A faithful transcript of every entry is required; pictures do not belong in it.

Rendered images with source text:
—————

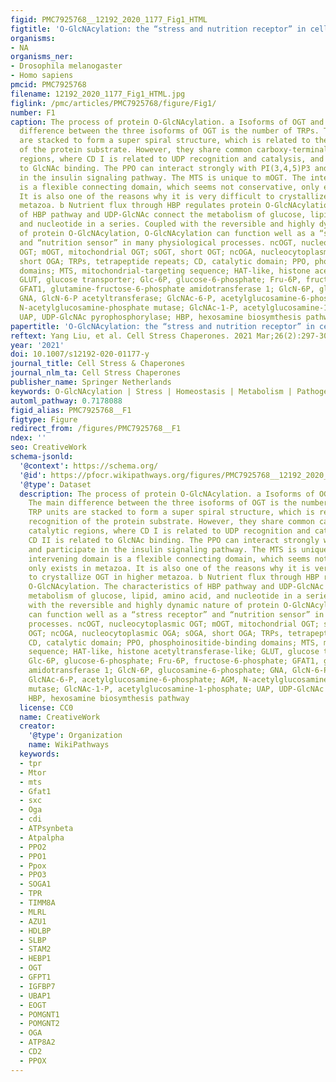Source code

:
 ```yaml
---
figid: PMC7925768__12192_2020_1177_Fig1_HTML
figtitle: 'O-GlcNAcylation: the “stress and nutrition receptor” in cell stress response'
organisms:
- NA
organisms_ner:
- Drosophila melanogaster
- Homo sapiens
pmcid: PMC7925768
filename: 12192_2020_1177_Fig1_HTML.jpg
figlink: /pmc/articles/PMC7925768/figure/Fig1/
number: F1
caption: The process of protein O-GlcNAcylation. a Isoforms of OGT and OGA. The main
  difference between the three isoforms of OGT is the number of TRPs. These TRP units
  are stacked to form a super spiral structure, which is related to the recognition
  of the protein substrate. However, they share common carboxy-terminal catalytic
  regions, where CD I is related to UDP recognition and catalysis, and CD II is related
  to GlcNAc binding. The PPO can interact strongly with PI(3,4,5)P3 and participate
  in the insulin signaling pathway. The MTS is unique to mOGT. The intervening domain
  is a flexible connecting domain, which seems not conservative, only exists in metazoa.
  It is also one of the reasons why it is very difficult to crystallize OGT in higher
  metazoa. b Nutrient flux through HBP regulates protein O-GlcNAcylation. The characteristics
  of HBP pathway and UDP-GlcNAc connect the metabolism of glucose, lipid, amino acid,
  and nucleotide in a series. Coupled with the reversible and highly dynamic nature
  of protein O-GlcNAcylation, O-GlcNAcylation can function well as a “stress receptor”
  and “nutrition sensor” in many physiological processes. ncOGT, nucleocytoplasmic
  OGT; mOGT, mitochondrial OGT; sOGT, short OGT; ncOGA, nucleocytoplasmic OGA; sOGA,
  short OGA; TRPs, tetrapeptide repeats; CD, catalytic domain; PPO, phosphoinositide-binding
  domains; MTS, mitochondrial-targeting sequence; HAT-like, histone acetyltransferase-like;
  GLUT, glucose transporter; Glc-6P, glucose-6-phosphate; Fru-6P, fructose-6-phosphate;
  GFAT1, glutamine-fructose-6-phosphate amidotransferase 1; GlcN-6P, glucosamine-6-phosphate;
  GNA, GlcN-6-P acetyltransferase; GlcNAc-6-P, acetylglucosamine-6-phosphate; AGM,
  N-acetylglucosamine-phosphate mutase; GlcNAc-1-P, acetylglucosamine-1-phosphate;
  UAP, UDP-GlcNAc pyrophosphorylase; HBP, hexosamine biosymthesis pathway
papertitle: 'O-GlcNAcylation: the “stress and nutrition receptor” in cell stress response.'
reftext: Yang Liu, et al. Cell Stress Chaperones. 2021 Mar;26(2):297-309.
year: '2021'
doi: 10.1007/s12192-020-01177-y
journal_title: Cell Stress & Chaperones
journal_nlm_ta: Cell Stress Chaperones
publisher_name: Springer Netherlands
keywords: O-GlcNAcylation | Stress | Homeostasis | Metabolism | Pathogenesis
automl_pathway: 0.7178088
figid_alias: PMC7925768__F1
figtype: Figure
redirect_from: /figures/PMC7925768__F1
ndex: ''
seo: CreativeWork
schema-jsonld:
  '@context': https://schema.org/
  '@id': https://pfocr.wikipathways.org/figures/PMC7925768__12192_2020_1177_Fig1_HTML.html
  '@type': Dataset
  description: The process of protein O-GlcNAcylation. a Isoforms of OGT and OGA.
    The main difference between the three isoforms of OGT is the number of TRPs. These
    TRP units are stacked to form a super spiral structure, which is related to the
    recognition of the protein substrate. However, they share common carboxy-terminal
    catalytic regions, where CD I is related to UDP recognition and catalysis, and
    CD II is related to GlcNAc binding. The PPO can interact strongly with PI(3,4,5)P3
    and participate in the insulin signaling pathway. The MTS is unique to mOGT. The
    intervening domain is a flexible connecting domain, which seems not conservative,
    only exists in metazoa. It is also one of the reasons why it is very difficult
    to crystallize OGT in higher metazoa. b Nutrient flux through HBP regulates protein
    O-GlcNAcylation. The characteristics of HBP pathway and UDP-GlcNAc connect the
    metabolism of glucose, lipid, amino acid, and nucleotide in a series. Coupled
    with the reversible and highly dynamic nature of protein O-GlcNAcylation, O-GlcNAcylation
    can function well as a “stress receptor” and “nutrition sensor” in many physiological
    processes. ncOGT, nucleocytoplasmic OGT; mOGT, mitochondrial OGT; sOGT, short
    OGT; ncOGA, nucleocytoplasmic OGA; sOGA, short OGA; TRPs, tetrapeptide repeats;
    CD, catalytic domain; PPO, phosphoinositide-binding domains; MTS, mitochondrial-targeting
    sequence; HAT-like, histone acetyltransferase-like; GLUT, glucose transporter;
    Glc-6P, glucose-6-phosphate; Fru-6P, fructose-6-phosphate; GFAT1, glutamine-fructose-6-phosphate
    amidotransferase 1; GlcN-6P, glucosamine-6-phosphate; GNA, GlcN-6-P acetyltransferase;
    GlcNAc-6-P, acetylglucosamine-6-phosphate; AGM, N-acetylglucosamine-phosphate
    mutase; GlcNAc-1-P, acetylglucosamine-1-phosphate; UAP, UDP-GlcNAc pyrophosphorylase;
    HBP, hexosamine biosymthesis pathway
  license: CC0
  name: CreativeWork
  creator:
    '@type': Organization
    name: WikiPathways
  keywords:
  - tpr
  - Mtor
  - mts
  - Gfat1
  - sxc
  - Oga
  - cdi
  - ATPsynbeta
  - Atpalpha
  - PPO2
  - PPO1
  - Ppox
  - PPO3
  - SOGA1
  - TPR
  - TIMM8A
  - MLRL
  - AZU1
  - HDLBP
  - SLBP
  - STAM2
  - HEBP1
  - OGT
  - GFPT1
  - IGFBP7
  - UBAP1
  - EOGT
  - POMGNT1
  - POMGNT2
  - OGA
  - ATP8A2
  - CD2
  - PPOX
---
```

—————

### [TASK SOLUTION]
Source code

:
 ```yaml
---
figid: PMC7925768__12192_2020_1177_Fig1_HTML
figtitle: 'O-GlcNAcylation: the “stress and nutrition receptor” in cell stress response'
organisms:
- NA
organisms_ner:
- Drosophila melanogaster
- Homo sapiens
pmcid: PMC7925768
filename: 12192_2020_1177_Fig1_HTML.jpg
figlink: /pmc/articles/PMC7925768/figure/Fig1/
number: F1
caption: The process of protein O-GlcNAcylation. a Isoforms of OGT and OGA. The main
  difference between the three isoforms of OGT is the number of TRPs. These TRP units
  are stacked to form a super spiral structure, which is related to the recognition
  of the protein substrate. However, they share common carboxy-terminal catalytic
  regions, where CD I is related to UDP recognition and catalysis, and CD II is related
  to GlcNAc binding. The PPO can interact strongly with PI(3,4,5)P3 and participate
  in the insulin signaling pathway. The MTS is unique to mOGT. The intervening domain
  is a flexible connecting domain, which seems not conservative, only exists in metazoa.
  It is also one of the reasons why it is very difficult to crystallize OGT in higher
  metazoa. b Nutrient flux through HBP regulates protein O-GlcNAcylation. The characteristics
  of HBP pathway and UDP-GlcNAc connect the metabolism of glucose, lipid, amino acid,
  and nucleotide in a series. Coupled with the reversible and highly dynamic nature
  of protein O-GlcNAcylation, O-GlcNAcylation can function well as a “stress receptor”
  and “nutrition sensor” in many physiological processes. ncOGT, nucleocytoplasmic
  OGT; mOGT, mitochondrial OGT; sOGT, short OGT; ncOGA, nucleocytoplasmic OGA; sOGA,
  short OGA; TRPs, tetrapeptide repeats; CD, catalytic domain; PPO, phosphoinositide-binding
  domains; MTS, mitochondrial-targeting sequence; HAT-like, histone acetyltransferase-like;
  GLUT, glucose transporter; Glc-6P, glucose-6-phosphate; Fru-6P, fructose-6-phosphate;
  GFAT1, glutamine-fructose-6-phosphate amidotransferase 1; GlcN-6P, glucosamine-6-phosphate;
  GNA, GlcN-6-P acetyltransferase; GlcNAc-6-P, acetylglucosamine-6-phosphate; AGM,
  N-acetylglucosamine-phosphate mutase; GlcNAc-1-P, acetylglucosamine-1-phosphate;
  UAP, UDP-GlcNAc pyrophosphorylase; HBP, hexosamine biosymthesis pathway
papertitle: 'O-GlcNAcylation: the “stress and nutrition receptor” in cell stress response.'
reftext: Yang Liu, et al. Cell Stress Chaperones. 2021 Mar;26(2):297-309.
year: '2021'
doi: 10.1007/s12192-020-01177-y
journal_title: Cell Stress & Chaperones
journal_nlm_ta: Cell Stress Chaperones
publisher_name: Springer Netherlands
keywords: O-GlcNAcylation | Stress | Homeostasis | Metabolism | Pathogenesis
automl_pathway: 0.7178088
figid_alias: PMC7925768__F1
figtype: Figure
redirect_from: /figures/PMC7925768__F1
ndex: ''
seo: CreativeWork
schema-jsonld:
  '@context': https://schema.org/
  '@id': https://pfocr.wikipathways.org/figures/PMC7925768__12192_2020_1177_Fig1_HTML.html
  '@type': Dataset
  description: The process of protein O-GlcNAcylation. a Isoforms of OGT and OGA.
    The main difference between the three isoforms of OGT is the number of TRPs. These
    TRP units are stacked to form a super spiral structure, which is related to the
    recognition of the protein substrate. However, they share common carboxy-terminal
    catalytic regions, where CD I is related to UDP recognition and catalysis, and
    CD II is related to GlcNAc binding. The PPO can interact strongly with PI(3,4,5)P3
    and participate in the insulin signaling pathway. The MTS is unique to mOGT. The
    intervening domain is a flexible connecting domain, which seems not conservative,
    only exists in metazoa. It is also one of the reasons why it is very difficult
    to crystallize OGT in higher metazoa. b Nutrient flux through HBP regulates protein
    O-GlcNAcylation. The characteristics of HBP pathway and UDP-GlcNAc connect the
    metabolism of glucose, lipid, amino acid, and nucleotide in a series. Coupled
    with the reversible and highly dynamic nature of protein O-GlcNAcylation, O-GlcNAcylation
    can function well as a “stress receptor” and “nutrition sensor” in many physiological
    processes. ncOGT, nucleocytoplasmic OGT; mOGT, mitochondrial OGT; sOGT, short
    OGT; ncOGA, nucleocytoplasmic OGA; sOGA, short OGA; TRPs, tetrapeptide repeats;
    CD, catalytic domain; PPO, phosphoinositide-binding domains; MTS, mitochondrial-targeting
    sequence; HAT-like, histone acetyltransferase-like; GLUT, glucose transporter;
    Glc-6P, glucose-6-phosphate; Fru-6P, fructose-6-phosphate; GFAT1, glutamine-fructose-6-phosphate
    amidotransferase 1; GlcN-6P, glucosamine-6-phosphate; GNA, GlcN-6-P acetyltransferase;
    GlcNAc-6-P, acetylglucosamine-6-phosphate; AGM, N-acetylglucosamine-phosphate
    mutase; GlcNAc-1-P, acetylglucosamine-1-phosphate; UAP, UDP-GlcNAc pyrophosphorylase;
    HBP, hexosamine biosymthesis pathway
  license: CC0
  name: CreativeWork
  creator:
    '@type': Organization
    name: WikiPathways
  keywords:
  - tpr
  - Mtor
  - mts
  - Gfat1
  - sxc
  - Oga
  - cdi
  - ATPsynbeta
  - Atpalpha
  - PPO2
  - PPO1
  - Ppox
  - PPO3
  - SOGA1
  - TPR
  - TIMM8A
  - MLRL
  - AZU1
  - HDLBP
  - SLBP
  - STAM2
  - HEBP1
  - OGT
  - GFPT1
  - IGFBP7
  - UBAP1
  - EOGT
  - POMGNT1
  - POMGNT2
  - OGA
  - ATP8A2
  - CD2
  - PPOX
---
```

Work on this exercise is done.